I studied literature at the ENS in Lyon, under the direction of Cécile Van den Avenne. After the aggregation of modern letters, I completed a thesis in comparative literatures with Xavier Garnier at Paris 3 Sorbonne Nouvelle. I worked on three figures of resistance to colonization, Samori Touré in Guinea, Nehanda in Zimbabwe and Sarraounia in Niger. For these three figures, I crossed published corpora, novels or plays (by authors like Abdoulaye Mamani, Yvonne Vera for example), and unedited corpora, songs, stories that I found in public archives or private archives. I am now a researcher at the CNRS, in section 35 (philosophy and text studies), and I continue to practice this method which combines library studies and field investigation practice to find unedited texts.

What are the research themes you work on?

Currently, I am working on an intellectual history of Guinea during the First Republic, from 1958 to 1984, under the regime of Sékou Touré. My investigation focuses on two aspects: on the one hand, bringing together the texts and stories of the regime's cultural policy – ​​plays performed during cultural festivals, state poetry, etc.; – and also collect private archives which document repressions on a daily basis. This regime was both a formidable vector of pan-African, independence and anti-imperialist hope, but which was also built on very strict supervision of the populations, at the cost of significant political violence. Telling the story and behind the scenes can only be done by combining investigations among published texts and among those that cannot be found in libraries: it is then necessary to search in families, in small funds archives, in trunks, cupboards and old boxes, what these memories have become.

What are the big questions that drive your research?

Within the MSH, I carry out a research program on decoloniality.

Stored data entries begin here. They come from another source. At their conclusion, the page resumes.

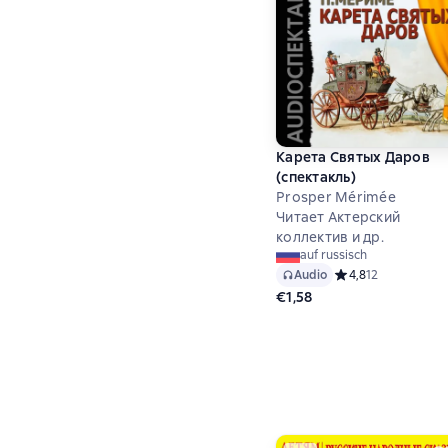
Карета Святых Даров
(спектакль)
Prosper Mérimée
Читает Актерский
коллектив и др.
auf russisch
Audio
Средний рейтинг 4,
4,8
12
€1,58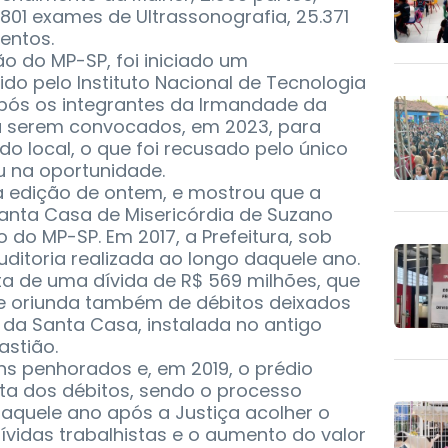
.801 exames de Ultrassonografia, 25.371
entos.
o do MP-SP, foi iniciado um
o pelo Instituto Nacional de Tecnologia
após os integrantes da Irmandade da
a serem convocados, em 2023, para
o local, o que foi recusado pelo único
 na oportunidade.
a edição de ontem, e mostrou que a
Santa Casa de Misericórdia de Suzano
do MP-SP. Em 2017, a Prefeitura, sob
uditoria realizada ao longo daquele ano.
ta de uma dívida de R$ 569 milhões, que
e oriunda também de débitos deixados
I da Santa Casa, instalada no antigo
astião.
ns penhorados e, em 2019, o prédio
onta dos débitos, sendo o processo
aquele ano após a Justiça acolher o
vidas trabalhistas e o aumento do valor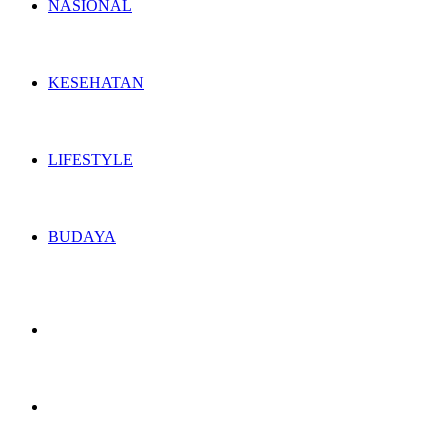
NASIONAL
KESEHATAN
LIFESTYLE
BUDAYA
Switch
skin
Search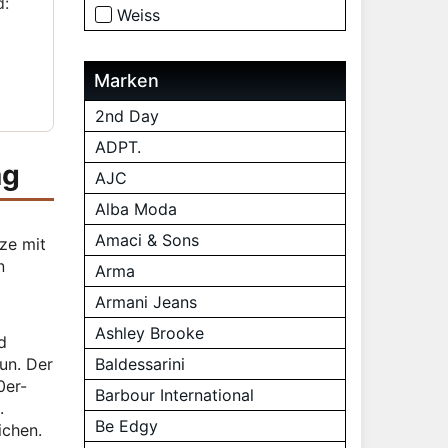
d:
Weiss
Marken
2nd Day
ADPT.
ag
AJC
Alba Moda
m
Amaci & Sons
ze mit
n
Arma
Armani Jeans
Ashley Brooke
d
un. Der
Baldessarini
0er-
Barbour International
.
Be Edgy
ichen.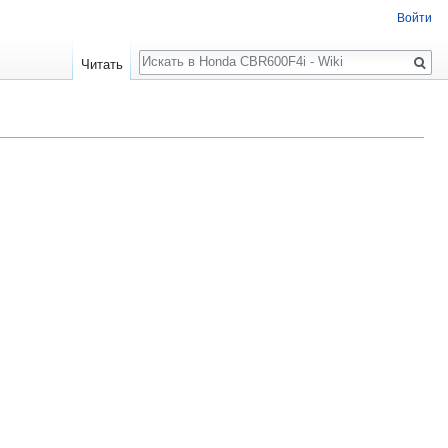
Войти
Поиск
Читать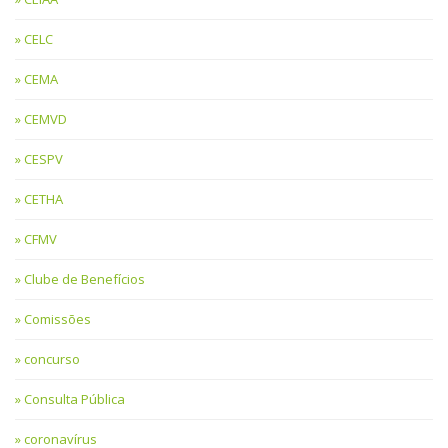
CELC
CEMA
CEMVD
CESPV
CETHA
CFMV
Clube de Benefícios
Comissões
concurso
Consulta Pública
coronavírus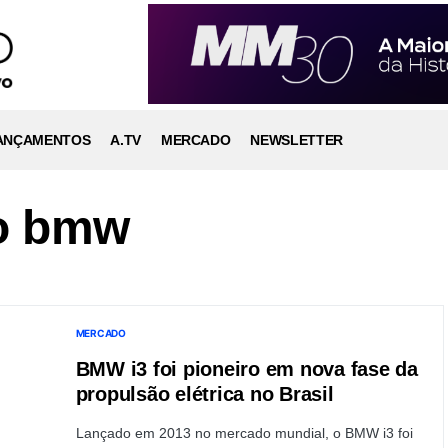
ANÇAMENTOS
A.TV
MERCADO
NEWSLETTER
co bmw
MERCADO
BMW i3 foi pioneiro em nova fase da
propulsão elétrica no Brasil
Lançado em 2013 no mercado mundial, o BMW i3 foi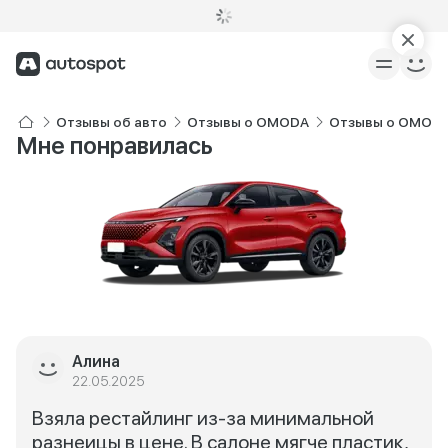
Отзывы об авто
Отзывы о OMODA
Отзывы о OMODA
Мне понравилась
Алина
22.05.2025
Взяла рестайлинг из-за минимальной
разнеицы в цене. В салоне мягче пластик,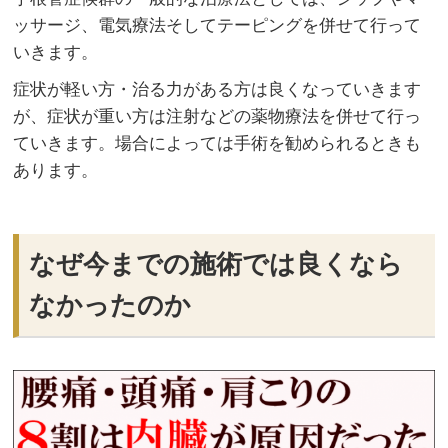
ッサージ、電気療法そしてテーピングを併せて行って
いきます。
症状が軽い方・治る力がある方は良くなっていきます
が、症状が重い方は注射などの薬物療法を併せて行っ
ていきます。場合によっては手術を勧められるときも
あります。
なぜ今までの施術では良くなら
なかったのか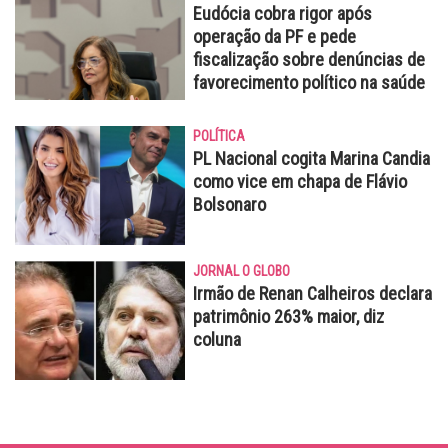
Eudócia cobra rigor após
operação da PF e pede
fiscalização sobre denúncias de
favorecimento político na saúde
POLÍTICA
PL Nacional cogita Marina Candia
como vice em chapa de Flávio
Bolsonaro
JORNAL O GLOBO
Irmão de Renan Calheiros declara
patrimônio 263% maior, diz
coluna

Far from the contemporary political controversies which castigate “wokism”, we seek, collectively, to start from the founding texts of decolonialism, most of which come from South America – Walter Mignolo, Lélia Gonzalez, Maria Lugones… These theoretical texts are difficult, this is why we favor a collegial approach to reading the texts, as horizontal as possible, by questioning what they can bring us in our own work, in Africa or elsewhere, concretely, in our research practices ( https:// elam.hypotheses.org/ ).

Are there any questions or work you would like to present to us?

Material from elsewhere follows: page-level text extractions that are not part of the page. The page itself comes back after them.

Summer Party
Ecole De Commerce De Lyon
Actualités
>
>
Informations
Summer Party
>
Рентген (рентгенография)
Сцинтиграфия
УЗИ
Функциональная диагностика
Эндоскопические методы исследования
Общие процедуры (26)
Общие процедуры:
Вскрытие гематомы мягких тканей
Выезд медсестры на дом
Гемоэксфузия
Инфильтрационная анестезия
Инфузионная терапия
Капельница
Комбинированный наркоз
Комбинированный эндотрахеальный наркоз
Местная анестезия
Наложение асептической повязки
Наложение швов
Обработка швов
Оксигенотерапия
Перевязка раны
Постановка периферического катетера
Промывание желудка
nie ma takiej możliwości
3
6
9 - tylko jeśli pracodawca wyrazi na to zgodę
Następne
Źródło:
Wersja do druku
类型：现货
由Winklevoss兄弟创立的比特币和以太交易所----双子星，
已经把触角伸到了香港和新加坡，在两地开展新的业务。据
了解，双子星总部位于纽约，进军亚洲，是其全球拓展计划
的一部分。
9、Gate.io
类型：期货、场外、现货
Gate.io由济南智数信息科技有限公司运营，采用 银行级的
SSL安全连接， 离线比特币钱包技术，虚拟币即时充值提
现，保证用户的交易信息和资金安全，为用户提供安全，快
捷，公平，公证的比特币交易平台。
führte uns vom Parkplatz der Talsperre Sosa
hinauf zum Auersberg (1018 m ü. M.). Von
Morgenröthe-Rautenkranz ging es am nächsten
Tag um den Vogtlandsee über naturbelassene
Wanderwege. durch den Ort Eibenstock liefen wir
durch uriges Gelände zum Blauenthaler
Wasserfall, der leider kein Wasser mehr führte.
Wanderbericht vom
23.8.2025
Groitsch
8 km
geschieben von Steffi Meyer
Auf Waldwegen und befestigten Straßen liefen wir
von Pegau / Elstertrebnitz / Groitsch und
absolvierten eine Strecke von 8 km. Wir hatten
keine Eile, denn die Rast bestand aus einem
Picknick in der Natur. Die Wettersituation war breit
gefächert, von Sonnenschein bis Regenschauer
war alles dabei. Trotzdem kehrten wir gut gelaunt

I would like to present a short text for the general public published last year: it is a biography of Senghor , published by the PUF in 2023. The instruction was to write without any footnotes (which is very disconcerting for a researcher!) and that it can be read in three hours. It was very exciting to write for a wider audience, trying to do justice to all the work of colleagues in literature, political science, and history, who are currently renewing research on Senghor. Between France and Senegal, memories are very contrasting: he is considered a great poet of the Francophonie, pacifist, in France but we ignore his political record as the first president of Senegal, at the head of a authoritarian and repressive regime. In Senegal, it is the opposite, he is quite unanimously hated by the youth who see in him a Francophile who has never really decolonized the economy or diplomacy, but his texts are in reality little read and little known. It was a reconciliation of these memories, or at least a dialogue between them, that I tried to tackle by writing this little object.

Are there any questions that remain enigmas for you?

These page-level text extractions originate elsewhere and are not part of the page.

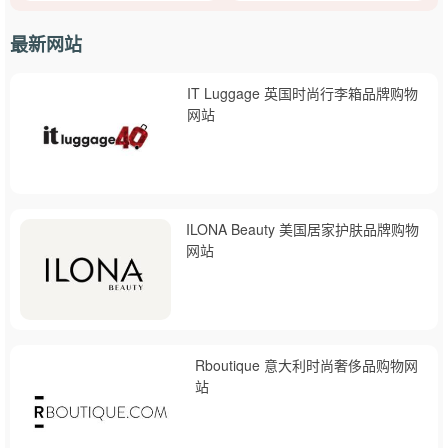
最新网站
IT Luggage 英国时尚行李箱品牌购物
网站
ILONA Beauty 美国居家护肤品牌购物
网站
Rboutique 意大利时尚奢侈品购物网
站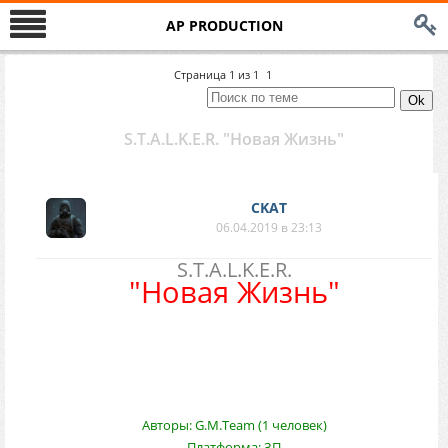
AP PRODUCTION
Страница
1
из
1
1
S.T.A.L.K.E.R. "Новая Жизнь"
CKAT
06.04.2019 в 23:13
S.T.A.L.K.E.R.
"Новая Жизнь"
Авторы: G.M.Team (1 человек)
Платформа: ЗП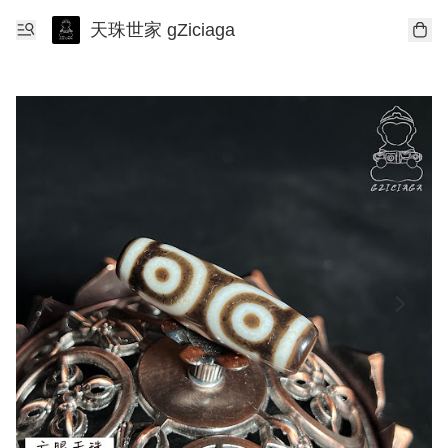
天珠世家 gZiciaga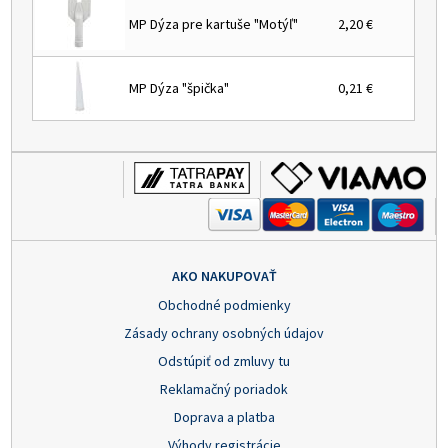
MP Dýza pre kartuše "Motýľ"
2,20 €
MP Dýza "špička"
0,21 €
AKO NAKUPOVAŤ
Obchodné podmienky
Zásady ochrany osobných údajov
Odstúpiť od zmluvy tu
Reklamačný poriadok
Doprava a platba
Výhody registrácie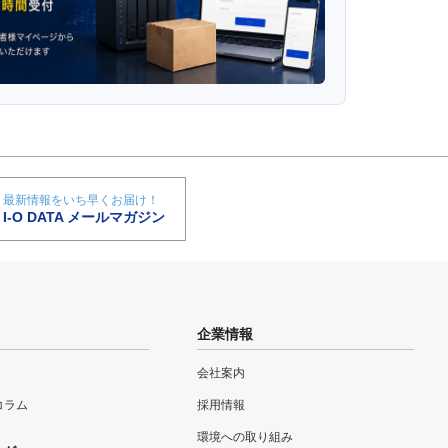
最新情報をいち早くお届け！
I-O DATA メールマガジン
企業情報
会社案内
eコラム
採用情報
環境への取り組み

My idea is to continue to explore writing for the general public. It is not easy to write differently and take the time to explain our research methods, and the bridges with society. The Institut des Afriques ( https://institutdesafriques.org/ ) does this magnificently through meetings, film festivals, and performances. Federating these efforts between Idaf, our research laboratories like the LAM (Africas in the world) to which I belong, the MSH would make it possible to better articulate social science research in the city.